Formula 1 and an 'ancient' camera

I think it's fair to say that CG (I still don't like using this term) is a medium that is obsessed with technical fidelity. The software development is seemingly inexorably bent towards capacity, flexibility, and outright power.

One of things a budding lighter will struggle with in 3D is the 'unhinged' nature of rendering. There are no rules, and those that artificially imposed can be easily broken, either intentionally, or accidentally. That is to say, it takes a conscious effort and meticulous application of skill to 'anchor' a 3D environment to at least a basic set of principles or axioms.

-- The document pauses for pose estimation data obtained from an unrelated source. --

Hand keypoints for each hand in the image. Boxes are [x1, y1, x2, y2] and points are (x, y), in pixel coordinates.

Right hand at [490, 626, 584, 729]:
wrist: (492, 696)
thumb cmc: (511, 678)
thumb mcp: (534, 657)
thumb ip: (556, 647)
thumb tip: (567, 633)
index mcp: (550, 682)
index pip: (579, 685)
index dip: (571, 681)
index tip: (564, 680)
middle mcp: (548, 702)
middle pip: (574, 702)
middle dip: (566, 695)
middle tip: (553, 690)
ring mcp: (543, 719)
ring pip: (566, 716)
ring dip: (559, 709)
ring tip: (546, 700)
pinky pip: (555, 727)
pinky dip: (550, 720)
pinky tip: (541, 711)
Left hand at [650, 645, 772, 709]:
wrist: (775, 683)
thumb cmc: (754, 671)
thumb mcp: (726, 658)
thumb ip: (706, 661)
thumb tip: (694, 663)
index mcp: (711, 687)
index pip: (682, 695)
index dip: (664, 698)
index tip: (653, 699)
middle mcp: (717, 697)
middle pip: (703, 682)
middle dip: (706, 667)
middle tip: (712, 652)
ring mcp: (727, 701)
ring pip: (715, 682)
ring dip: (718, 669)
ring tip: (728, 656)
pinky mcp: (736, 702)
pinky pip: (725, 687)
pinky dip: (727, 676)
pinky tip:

A typical bastion of reality is the world of photography, and the edifice of raytracing is more or less predicated in the world of photography, and the physics of light transport algorithms. It's one way of doing things, especially if the objective is photorealism.

But what if it isn't?

I found this article on Airows to be a fascinating example of how even 'photorealism' has a certain breadth of interpretation. There is an intrinsic flexibility in how the world can be seen and therefore captured, even when we are all using very similar hardware (let's say, eye balls). Even moreso, however, that fidelity is not intrinsically synonymous with 'quality', or at least not exclusively. The imperfections of the tool used in this imagery gives birth to a kind of soul, or essence. The flaws that it concedes impart a kind of warmth or honesty to the imagery.

It feels more real than the real thing. At least to my mind. How strange these things are indeed, and how humbling it is to know there is still so much to learn and to experiment with.